写真:ロイター/アフロ
米オープンAIによるAI開発のインフラ戦略が、大きな転換点を迎えている。
11月初旬、同社は米アマゾン・ドット・コム傘下でクラウド事業を手掛ける米アマゾン・ウェブ・サービス(AWS)と7年間で380億ドル(約5兆8000億円)に上るクラウド利用契約を締結した。
提携する米マイクロソフト以外のクラウド大手との大型契約は、AIの頭脳となる「計算資源」の調達先を全方位に広げる「マルチクラウド戦略」を鮮明にするものだ。
AI業界の膨張するインフラ需要を取り込みたいアマゾン側と、特定の企業への依存から脱却したいオープンAI側の思惑が一致した。
一方で、オープンAIが抱えるインフラ投資のコミットメント(支払い約束)総額は1兆ドル規模(約154兆円)に迫り、AIブームの持続可能性を巡る議論も再び熱を帯びている。
AIの「計算資源」不足解消が急務
11月3日に発表された両社の戦略的パートナーシップは、オープンAIがAWSの世界クラスのインフラを即時利用可能にすることを核とする。
アマゾンは、対話型AI「Chat(チャット)GPT」の応答性能強化や次世代モデルのトレーニングのため、米エヌビディア(NVIDIA)製の最新AI半導体「GB200」や「GB300」を含む数十万個のGPU(画像処理半導体)を搭載したサーバー「Amazon EC2 UltraServers」を提供する。
このインフラは、AIが自律的にタスクを処理する「エージェント型AI」のワークロード(処理負荷)に対応するため、これら数十万個のGPUに加え、数千万規模のCPU(中央演算処理装置)も併用可能な構成だという。

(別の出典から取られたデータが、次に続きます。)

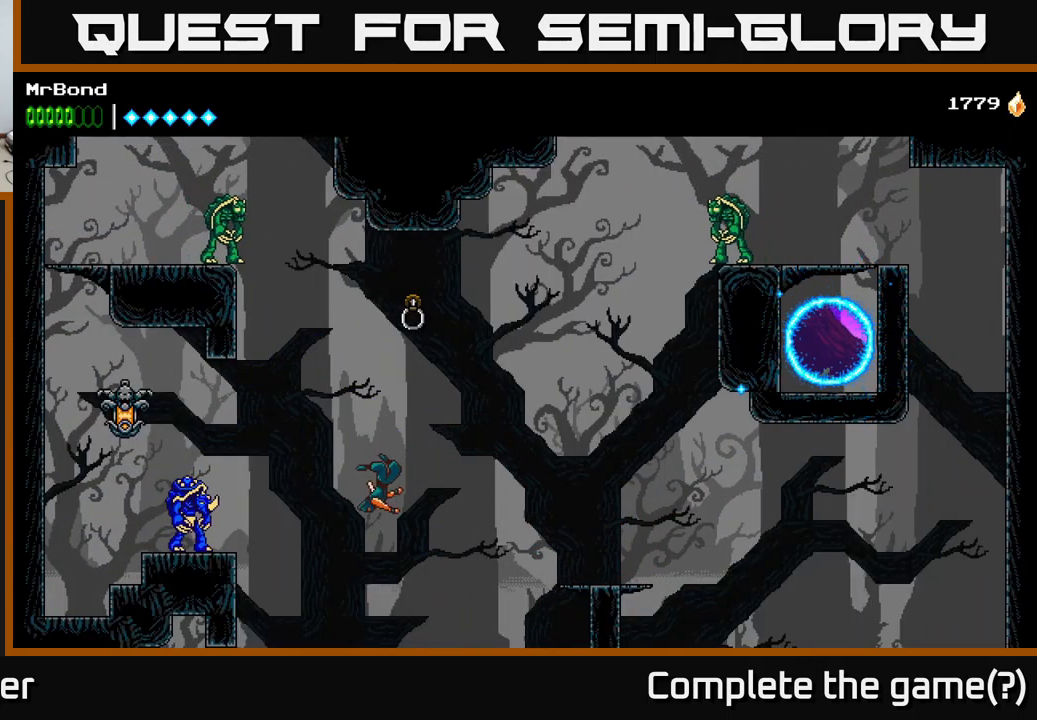
{"buttons": ["A", "DPAD_LEFT"], "left_stick": "center", "right_stick": "center", "events": [[217, "B", "up"], [333, "A", "down"]]}
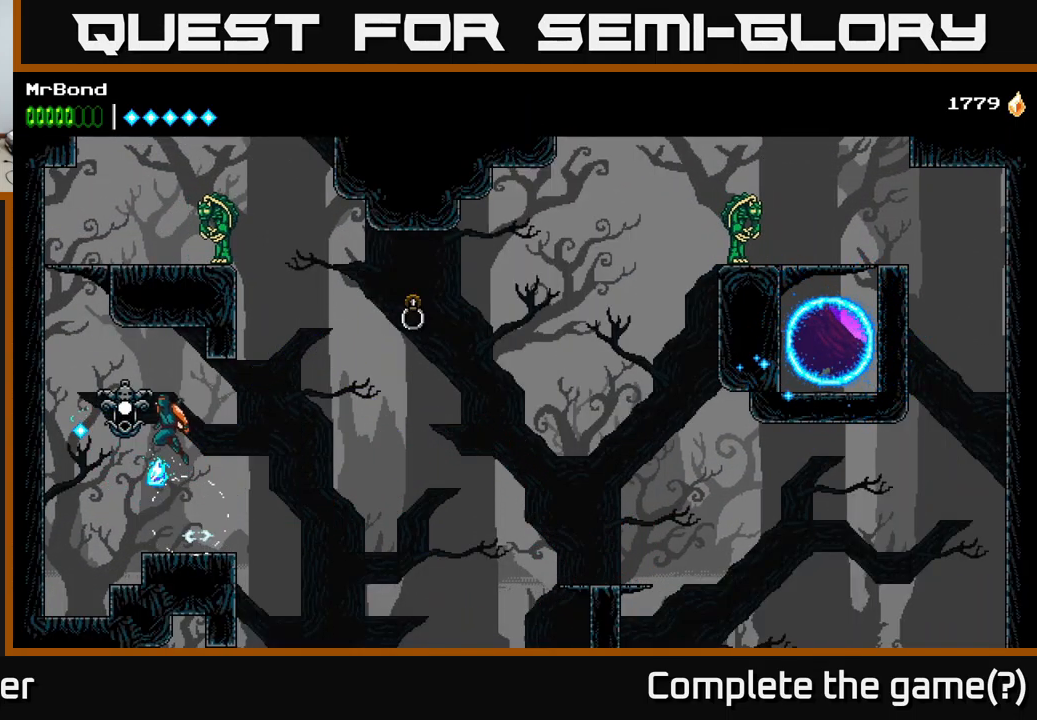
{"buttons": ["DPAD_RIGHT"], "left_stick": "center", "right_stick": "center", "events": [[33, "X", "down"], [67, "DPAD_LEFT", "up"], [167, "X", "up"], [183, "A", "up"], [483, "DPAD_RIGHT", "down"]]}
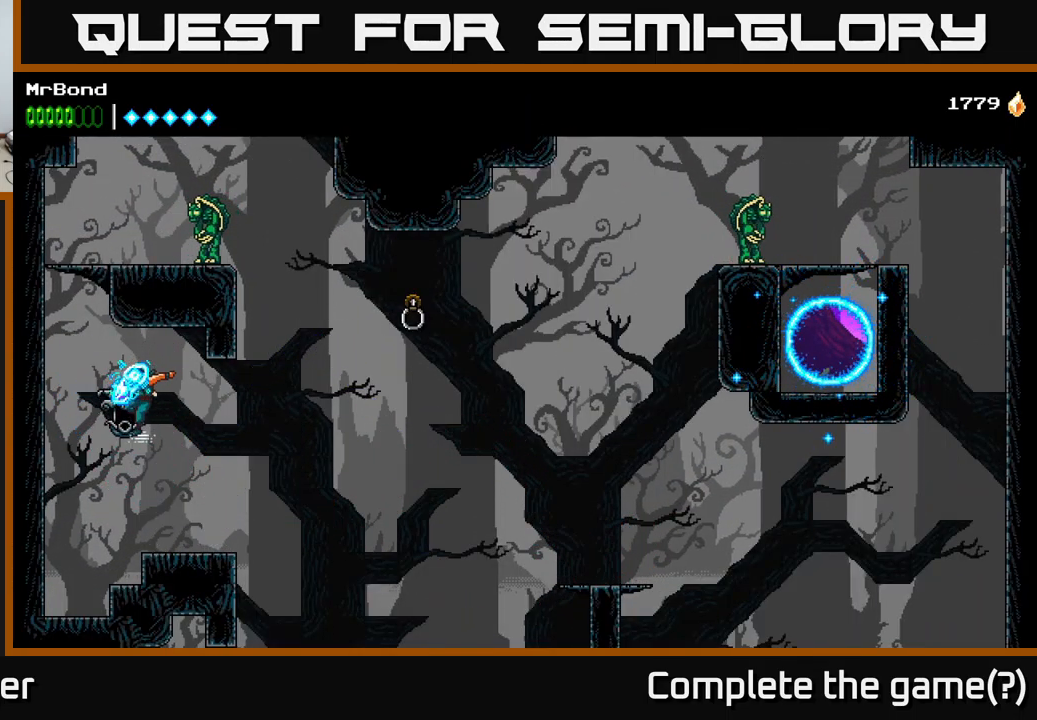
{"buttons": ["A", "DPAD_LEFT"], "left_stick": "center", "right_stick": "center", "events": [[133, "DPAD_RIGHT", "up"], [217, "DPAD_LEFT", "down"], [333, "A", "down"]]}
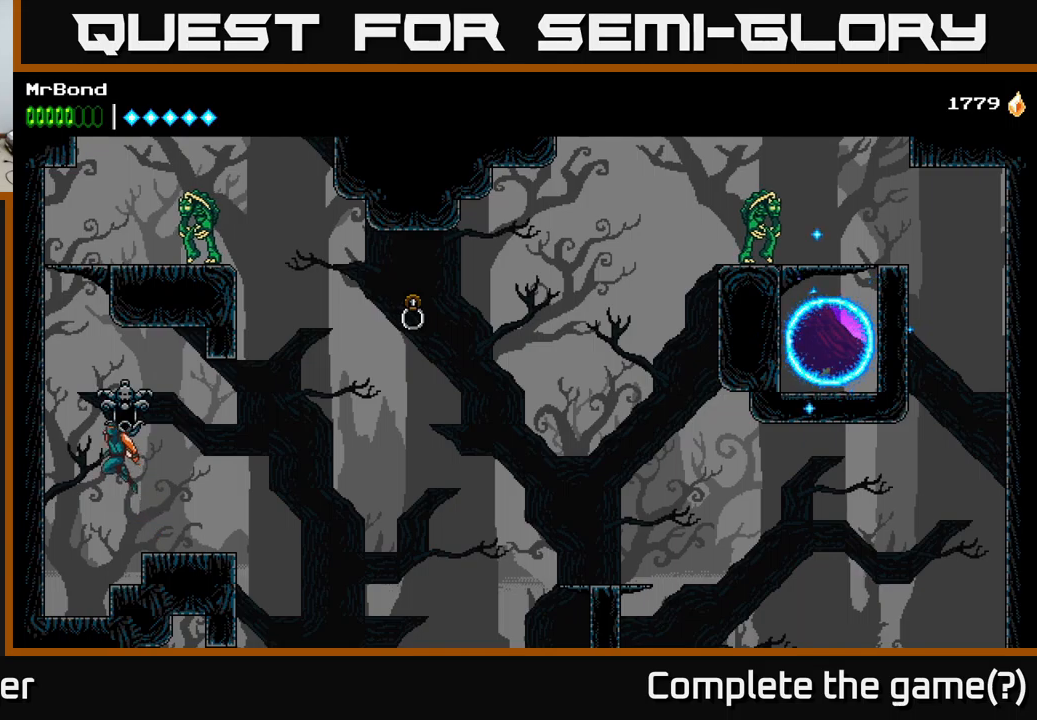
{"buttons": ["DPAD_LEFT"], "left_stick": "center", "right_stick": "center", "events": [[50, "A", "up"], [134, "A", "down"], [300, "A", "up"]]}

計画された全容量は2026年末までに展開が完了する予定となっている。
オープンAIのサム・アルトマンCEO(最高経営責任者)は「フロンティアAI(最先端AI)のスケーリングには、大規模で信頼性の高いコンピュートが必要だ」と述べ、AWSとの提携が次世代のAIを支える広範なエコシステムを強化するとの期待を示した。